## What you should do
Extract every line from the records below that contains the word "lines".

## Information
○ ○ ○ ○ ○

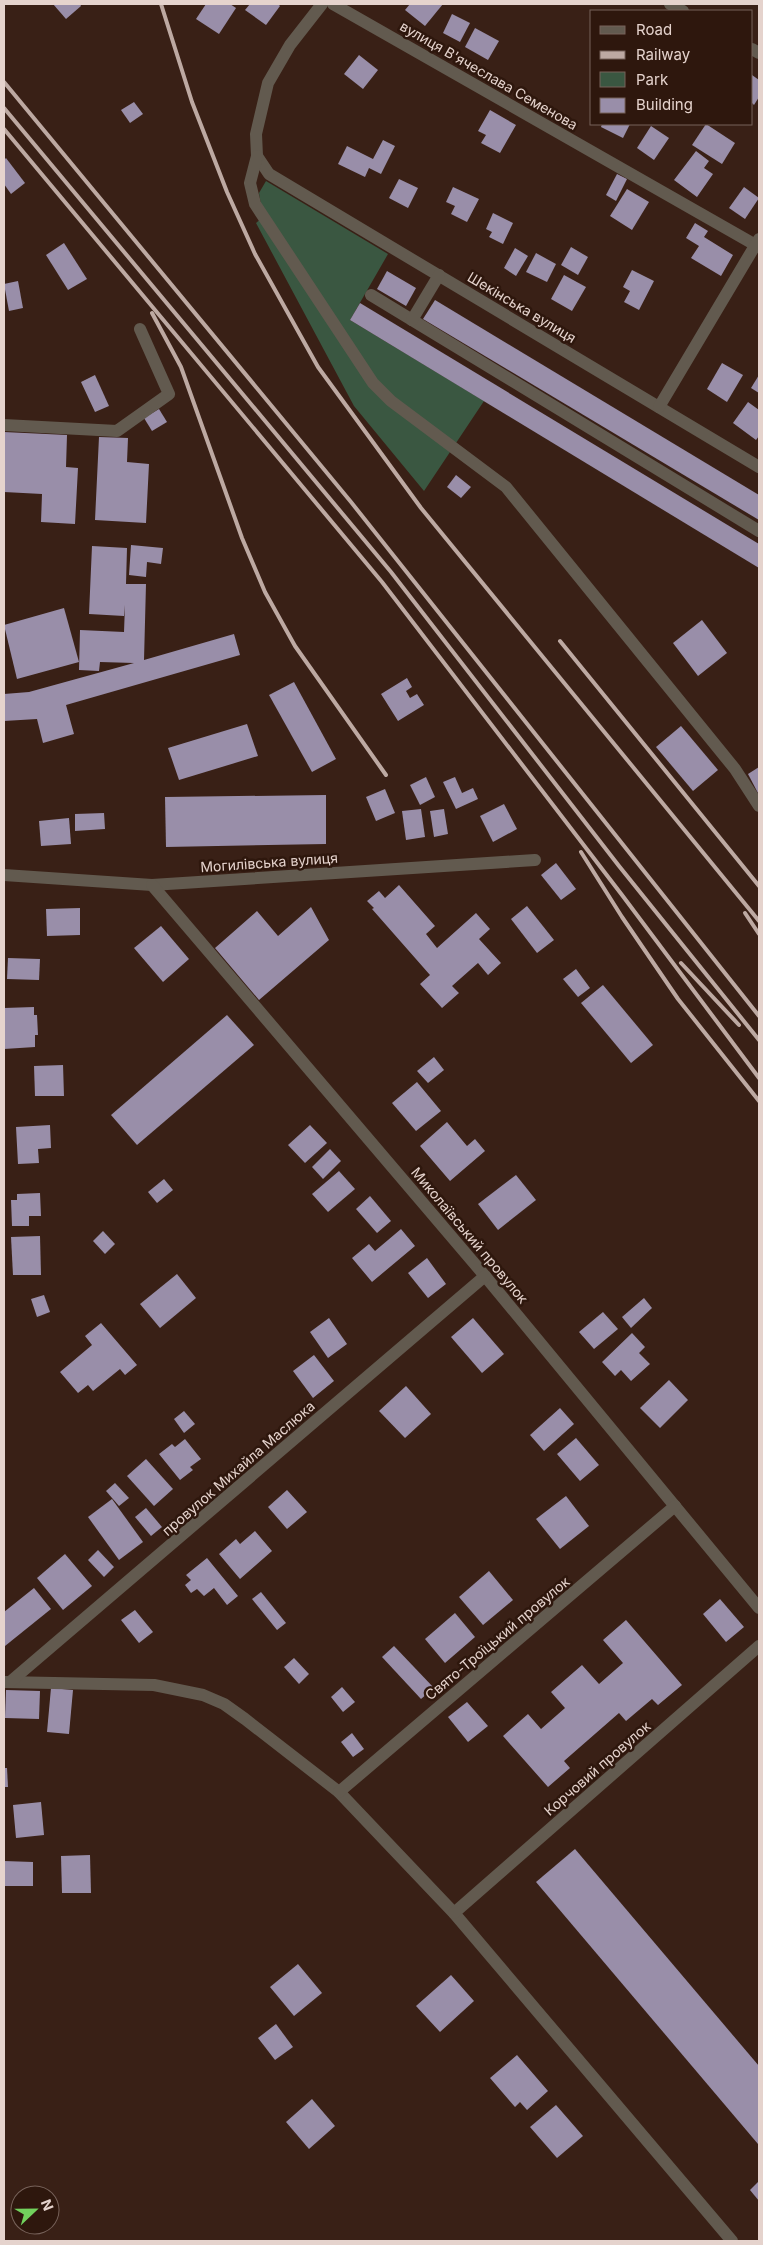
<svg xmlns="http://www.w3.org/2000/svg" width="763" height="2245" viewBox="0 0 763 2245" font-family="Inter,sans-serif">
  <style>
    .green { fill: #3a5741 }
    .building { fill: #998ea9 }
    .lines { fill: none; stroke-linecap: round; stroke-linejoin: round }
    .minor { stroke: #625a4f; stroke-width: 12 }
    .rail { stroke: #bda9a2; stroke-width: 4 }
    .labels { text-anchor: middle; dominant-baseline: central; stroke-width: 5; stroke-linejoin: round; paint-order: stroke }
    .street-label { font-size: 14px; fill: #e5d3cd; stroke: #2e170d }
  </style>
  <rect width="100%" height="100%" fill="#392016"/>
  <path class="green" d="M266,181L388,254L350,320L484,401L424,491L354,406L256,223L263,217L259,193Z"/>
  <g class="building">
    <path d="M53,4H80L81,6L66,19Z"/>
    <path d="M206,4H230L236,8L219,34L196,19Z"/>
    <path d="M250,4H278L280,6L266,25L245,10Z"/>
    <path d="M410,4H443L425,26L405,10Z"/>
    <path d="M452,14L470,23L460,42L443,33Z"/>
    <path d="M475,28L499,41L488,60L465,47Z"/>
    <path d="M359,55L378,70L363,89L344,74Z"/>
    <path d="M752,75L759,80V97L754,105L752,103Z"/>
    <path d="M134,102L143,114L130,123L121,110Z"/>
    <path d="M490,110L516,125L500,153L481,143L486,135L478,131Z"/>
    <path d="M602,124H630L623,138L601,127Z"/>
    <path d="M706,124L735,143L722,164L692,145Z"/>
    <path d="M651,126L669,138L654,160L637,148Z"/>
    <path d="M383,140L395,146L381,174L369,168L365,177L338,164L347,146L373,159Z"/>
    <path d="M696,151L709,161L704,168L713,174L697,197L674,180Z"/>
    <path d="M6,158L25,183L11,194L4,184V160Z"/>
    <path d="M617,174L627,179L616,201L606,195Z"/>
    <path d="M399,179L418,188L408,208L389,198Z"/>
    <path d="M453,187L479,199L467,222L451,214L455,206L446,202Z"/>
    <path d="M744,187L759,198L745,219L729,208Z"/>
    <path d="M627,189L649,202L632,230L610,216Z"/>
    <path d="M493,213L513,223L503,244L489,237L492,232L486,229Z"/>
    <path d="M695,223L708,231L704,237L733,255L721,276L691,258L699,246L686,238Z"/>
    <path d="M64,243L87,279L68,290L46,255Z"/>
    <path d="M571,247L588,257L578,275L561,265Z"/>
    <path d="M515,248L528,256L516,276L504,268Z"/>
    <path d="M536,253L556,264L547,282L526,272Z"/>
    <path d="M632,270L654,281L639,310L624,302L630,291L623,287Z"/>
    <path d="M387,271L416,288L406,306L377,289Z"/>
    <path d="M564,275L586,287L572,311L551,299Z"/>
    <path d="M18,281L23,308L9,311L4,284Z"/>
    <path d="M435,300L759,495V520L423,319Z"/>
    <path d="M360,303L759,544V568L350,320Z"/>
    <path d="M722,363L743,375L727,402L707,389Z"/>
    <path d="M95,375L109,406L95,412L81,382Z"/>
    <path d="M759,375V393L751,388Z"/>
    <path d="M748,402L759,410V436L756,440L733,423Z"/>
    <path d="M159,409L167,422L152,431L144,418Z"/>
    <path d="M4,432L67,435L66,467L78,468L75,524L41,522L42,494L4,492Z"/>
    <path d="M99,437L128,438L127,462L149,464L146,523L95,520Z"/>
    <path d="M456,475L471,487L461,498L447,487Z"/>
    <path d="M131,545L163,548L161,564L147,562L146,577L129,575Z"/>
    <path d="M92,546L127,548L126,584H146L144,660L234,634L240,655L66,705L74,734L43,743L37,719L4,721V694L29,692L134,663L100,662L99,671L79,670L80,630L124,632L125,605L124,616L89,614Z"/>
    <path d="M64,608L79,662L17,679L4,625Z"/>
    <path d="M702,620L727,653L698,676L673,643Z"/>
    <path d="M407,678L412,687L406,691L410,698L417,694L424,705L398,721L381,694Z"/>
    <path d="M294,682L336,759L312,772L269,695Z"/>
    <path d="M247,724L258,756L179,780L168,748Z"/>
    <path d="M681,726L718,770L693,791L656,747Z"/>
    <path d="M759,767V795L748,774Z"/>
    <path d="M426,777L435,797L420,805L410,785Z"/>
    <path d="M455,777L462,793L473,788L478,799L456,809L443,782Z"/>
    <path d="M385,789L395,813L376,821L366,797Z"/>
    <path d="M326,795V844L166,847L165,797Z"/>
    <path d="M504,804L517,829L493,842L480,816Z"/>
    <path d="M421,809L425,837L406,840L402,811Z"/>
    <path d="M444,809L448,834L434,837L430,811Z"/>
    <path d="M104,813L105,829L75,831V814Z"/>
    <path d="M69,818L71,844L41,846L39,821Z"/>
    <path d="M556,863L576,889L561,900L541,875Z"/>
    <path d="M399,885L435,926L426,934L437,948L476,913L490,929L479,939L501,963L488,975L478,963L452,986L459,993L442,1008L420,984L430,975L372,909L374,908L367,901L379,891L385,898Z"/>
    <path d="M527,906L554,940L537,953L511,919Z"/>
    <path d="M311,907L329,940L259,1000L215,948L257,911L278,936Z"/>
    <path d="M80,908V935L47,936L46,909Z"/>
    <path d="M161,926L189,959L163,982L134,948Z"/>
    <path d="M8,958L40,959L39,980L7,979Z"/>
    <path d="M576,969L590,988L578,997L563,979Z"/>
    <path d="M603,985L653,1045L631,1063L581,1003Z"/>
    <path d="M34,1007V1015H37L38,1035H35V1047L4,1049V1008Z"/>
    <path d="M227,1015L254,1045L137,1145L111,1115Z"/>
    <path d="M434,1057L444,1070L428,1083L417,1071Z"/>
    <path d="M63,1065L64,1096H35L34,1066Z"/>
    <path d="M417,1082L441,1111L416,1131L392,1103Z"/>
    <path d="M447,1122L467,1146L475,1139L485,1151L450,1181L420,1146Z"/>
    <path d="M50,1125L51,1148L38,1149L39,1163L18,1164L16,1127Z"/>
    <path d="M310,1125L327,1143L305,1163L288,1145Z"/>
    <path d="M330,1149L341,1161L323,1179L312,1167Z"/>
    <path d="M339,1171L355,1189L328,1212L312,1194Z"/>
    <path d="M516,1175L536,1200L498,1230L478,1204Z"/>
    <path d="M164,1179L173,1190L157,1203L148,1192Z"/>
    <path d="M40,1193L41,1216H29V1226H12L11,1200H17V1194Z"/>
    <path d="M370,1196L391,1221L377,1233L356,1209Z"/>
    <path d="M401,1229L415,1246L372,1282L352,1258L369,1244L375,1251Z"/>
    <path d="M103,1231L115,1244L105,1254L93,1241Z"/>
    <path d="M40,1236L41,1275H13L11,1237Z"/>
    <path d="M427,1258L446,1284L428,1298L408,1273Z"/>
    <path d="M177,1274L196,1298L160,1328L140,1304Z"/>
    <path d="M44,1295L50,1312L37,1317L31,1299Z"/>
    <path d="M644,1298L652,1308L631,1328L622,1317Z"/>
    <path d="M603,1312L618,1329L594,1349L579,1332Z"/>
    <path d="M329,1318L347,1344L328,1358L310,1332Z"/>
    <path d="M473,1318L504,1354L482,1373L451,1337Z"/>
    <path d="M101,1323L137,1365L125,1375L120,1369L93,1391L88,1385L78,1393L60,1372L92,1345L85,1336Z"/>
    <path d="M632,1333L645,1347L639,1353L650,1364L631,1381L621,1370L615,1376L602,1362Z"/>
    <path d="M314,1355L334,1381L313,1398L293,1371Z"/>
    <path d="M669,1380L688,1400L660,1428L640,1408Z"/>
    <path d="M406,1386L431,1414L405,1438L379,1411Z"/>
    <path d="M560,1408L574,1424L544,1451L530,1435Z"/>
    <path d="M184,1411L195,1424L184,1433L174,1419Z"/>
    <path d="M576,1438L599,1465L580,1481L557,1454Z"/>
    <path d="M185,1439L201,1459L190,1467L193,1470L180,1480L159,1454L172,1444L175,1447Z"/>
    <path d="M146,1459L173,1489L154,1506L127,1476Z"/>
    <path d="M115,1483L129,1498L119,1506L106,1491Z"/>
    <path d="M287,1490L307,1512L287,1529L268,1507Z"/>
    <path d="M566,1496L589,1526L560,1549L536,1519Z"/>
    <path d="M112,1499L143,1542L119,1560L88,1517Z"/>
    <path d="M146,1508L162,1527L151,1536L135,1517Z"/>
    <path d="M255,1531L272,1551L240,1579L219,1554L236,1539L240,1544Z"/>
    <path d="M98,1550L114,1567L104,1577L88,1560Z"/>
    <path d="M65,1554L92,1586L63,1610L37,1578Z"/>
    <path d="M207,1558L238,1596L227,1605L214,1588L204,1596L197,1589L191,1593L185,1585L191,1580L186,1575Z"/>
    <path d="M489,1571L513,1600L483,1625L459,1597Z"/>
    <path d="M34,1588L51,1609L5,1646L4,1612Z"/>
    <path d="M261,1592L286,1623L277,1630L252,1599Z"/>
    <path d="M720,1599L744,1627L726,1642L703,1614Z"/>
    <path d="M135,1610L153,1632L139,1643L121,1620Z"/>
    <path d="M455,1613L475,1637L445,1663L425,1639Z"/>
    <path d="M626,1620L682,1685L658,1705L652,1699L626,1721L619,1713L564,1761L570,1768L548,1787L503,1736L528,1714L541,1729L565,1708L551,1692L582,1665L599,1684L623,1663L603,1640Z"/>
    <path d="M394,1646L434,1688L421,1699L382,1657Z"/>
    <path d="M294,1658L309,1674L299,1684L284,1667Z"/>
    <path d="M342,1687L355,1702L343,1712L331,1697Z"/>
    <path d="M51,1688L73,1690L69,1734L47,1732Z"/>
    <path d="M6,1690L40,1691L39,1719L5,1718Z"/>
    <path d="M467,1702L488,1726L468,1742L448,1717Z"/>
    <path d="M352,1733L364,1749L353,1757L341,1742Z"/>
    <path d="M4,1768H7L8,1787H4Z"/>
    <path d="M41,1802L44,1835L16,1838L13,1805Z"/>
    <path d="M575,1849L759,2066L758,2144L536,1882Z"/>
    <path d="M90,1855L91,1893H62L61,1856Z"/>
    <path d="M4,1861L33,1862V1886H4Z"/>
    <path d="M298,1964L322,1993L294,2016L270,1987Z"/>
    <path d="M451,1975L474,2001L440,2032L416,2006Z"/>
    <path d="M276,2024L293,2047L275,2060L258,2038Z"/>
    <path d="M517,2055L548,2091L527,2110L520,2102L515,2107L490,2078Z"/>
    <path d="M312,2099L335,2126L309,2149L286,2122Z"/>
    <path d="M556,2105L583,2136L557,2158L530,2127Z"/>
    <path d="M759,2181V2201L750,2190Z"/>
  </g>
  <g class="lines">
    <g class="minor">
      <path d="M322,4L290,45L268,83L256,134L257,156L269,174L759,467"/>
      <path d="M333,4L759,247"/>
      <path d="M670,4L683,11"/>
      <path d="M752,49L759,53"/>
      <path d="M257,156L250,183L255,204L373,383L391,401L506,487L735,769L759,806"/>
      <path d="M371,295L759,531"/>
      <path d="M412,320L439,275"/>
      <path d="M659,407L759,239"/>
      <path d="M4,425L117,431L169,394L140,329"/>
      <path d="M4,875L152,885L535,860"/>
      <path d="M152,885L485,1276L759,1608"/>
      <path d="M4,1682L154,1685L203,1695L224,1704L245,1719L339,1792L454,1913L732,2241"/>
      <path d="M10,1682L485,1276"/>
      <path d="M339,1792L675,1506"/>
      <path d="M454,1913L759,1646"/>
    </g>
    <g class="rail">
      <path d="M161,4L192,102L227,192L255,254L318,367L421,508L759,921"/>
      <path d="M4,82L351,502L759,1016"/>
      <path d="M4,108L391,572L619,866L759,1040"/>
      <path d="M4,129L382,582L622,895L759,1078"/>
      <path d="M152,313L181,367L242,538L265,592L295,646L386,775"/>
      <path d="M560,641L759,886"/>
      <path d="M581,852L622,917L678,999L759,1101"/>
      <path d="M745,913L759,934"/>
      <path d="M681,963L739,1025"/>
    </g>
  </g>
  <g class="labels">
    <g class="street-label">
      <text transform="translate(489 75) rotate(30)">вулиця В'ячеслава Семенова</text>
      <text transform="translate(522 307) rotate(31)">Шекінська вулиця</text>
      <text transform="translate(269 862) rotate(-4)">Могилівська вулиця</text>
      <text transform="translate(470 1235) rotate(50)">Миколаївський провулок</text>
      <text transform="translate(238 1468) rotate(-41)">провулок Михайла Маслюка</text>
      <text transform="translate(497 1638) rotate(-40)">Свято-Троїцький провулок</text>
      <text transform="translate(597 1768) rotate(-41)">Корчовий провулок</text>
    </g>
  </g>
  <rect width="763" height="2245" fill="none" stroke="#e5d3cd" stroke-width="10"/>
  <rect x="590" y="10" width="162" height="115" fill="#2e170d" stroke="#77625a"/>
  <rect x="600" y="26" width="25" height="8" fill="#625a4f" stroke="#77625a"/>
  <text x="636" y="35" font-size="15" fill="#e5d3cd">Road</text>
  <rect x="600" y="51" width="25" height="8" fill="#bda9a2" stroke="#77625a"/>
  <text x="636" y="60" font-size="15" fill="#e5d3cd">Railway</text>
  <rect x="600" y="72" width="25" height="15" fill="#3a5741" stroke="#77625a"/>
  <text x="636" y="85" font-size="15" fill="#e5d3cd">Park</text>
  <rect x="600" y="98" width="25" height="15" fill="#998ea9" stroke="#77625a"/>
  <text x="636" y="110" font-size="15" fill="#e5d3cd">Building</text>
  <g transform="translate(35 2210) rotate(68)"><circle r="24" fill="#2e170d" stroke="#77625a"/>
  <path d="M0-4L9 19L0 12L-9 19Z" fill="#72d25d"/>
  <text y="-8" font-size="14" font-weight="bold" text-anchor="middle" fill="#e5d3cd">N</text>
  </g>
</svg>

○ ○ ○ ○ ○

## Answer to the problem
    .lines { fill: none; stroke-linecap: round; stroke-linejoin: round }
  <g class="lines">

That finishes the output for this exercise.